1) Some background
I'm currently learning about compartmental ODE modeling for epidemiology (inspired by the current pandemic!) and I've been exploring parameter estimation of SIR-like models using optimization tools in Julia. One of the many challenges of modeling COVID-19, I have learned, is that the available time series data sets are probably quite noisy. Infection prevalence and incidence data in particular is probably very noisy, and subject to both under- and over-counting. In my experimentation with parameter estimation in Julia, I've found that small to moderate changes in the data point values can sometimes lead to significant changes in the parameter estimates. Consequently, I've become interested in modeling the error structure of the observed data so that I can get a better sense of the uncertainty in the parameter values. This leads me to

2) My Question: How can I model reporting error/noise in COVID-19 prevalence data?

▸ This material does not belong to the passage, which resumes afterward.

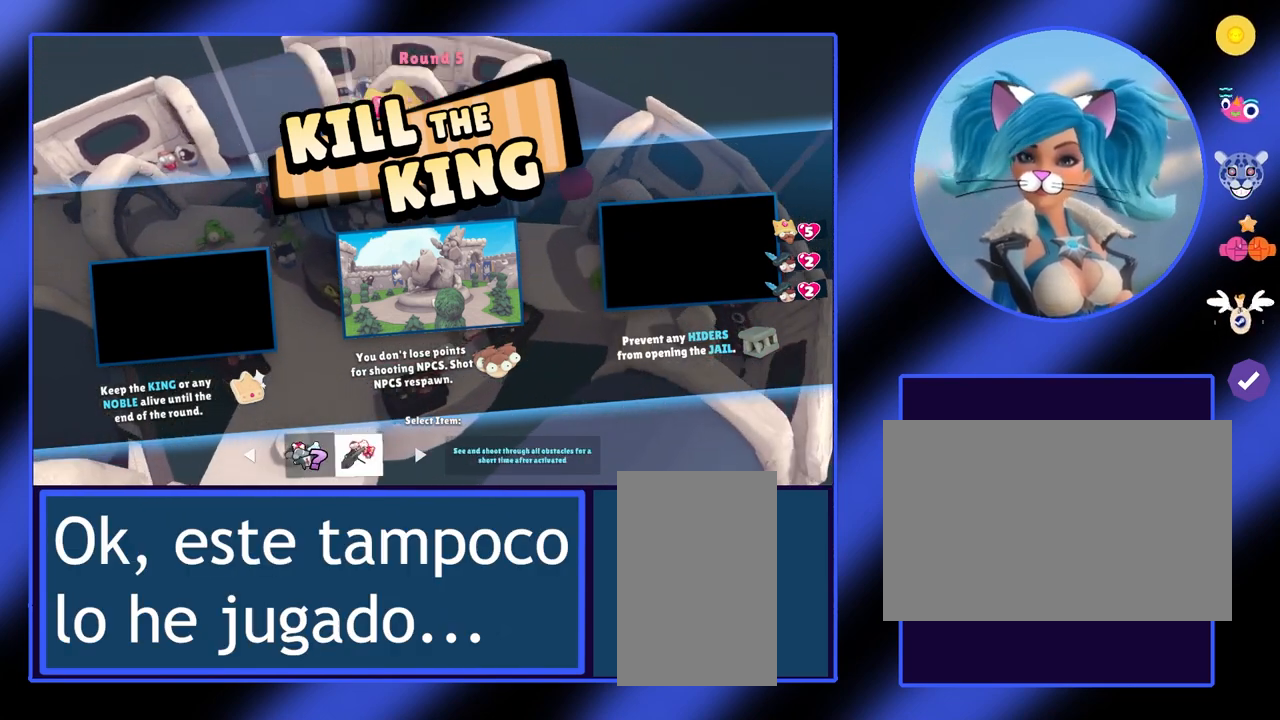
{"keys": [], "mouse": [], "events": [[33, "d", "up"]]}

By "prevalence", I mean the following definition from Wikipedia:

"Prevalence is a measurement of all individuals affected by the disease at a particular time."

This differs from "incidence" data which, to quote Wikipedia again, is "a measurement of the number of new individuals who contract a disease during a particular period of time".

3) More detailed background
As a simple example, consider the basic SIR (Susceptible-Infected-Recovered) model:

$$\frac{dS}{dt} = -\beta \frac{SI}{N}, \qquad \frac{dI}{dt} = \beta \frac{SI}{N} - \gamma I, \qquad \frac{dR}{dt} = \gamma I $$

where $N = S(t) + I(t) + R(t) = \text{const}$. Let's say that $t$ is in days. The prevalence on day $t$ would be $I(t)$; that is, $I(t)$ is the number of individuals that are actively infected on day $t$. The daily incidence for day $t$, which I'll denote by $\Delta C_t$, would be given by $\Delta C_t = C(t) - C(t-1)$, where $C(t)$ denotes the number of cumulative infections that have occurred by day $t$ (starting from some day $t_0$). (Note that $C(t) = I(t) + R(t)$.) So in other words, $\Delta C_t$ is the number of people that became infected in the one day period from $t-1$ to $t$.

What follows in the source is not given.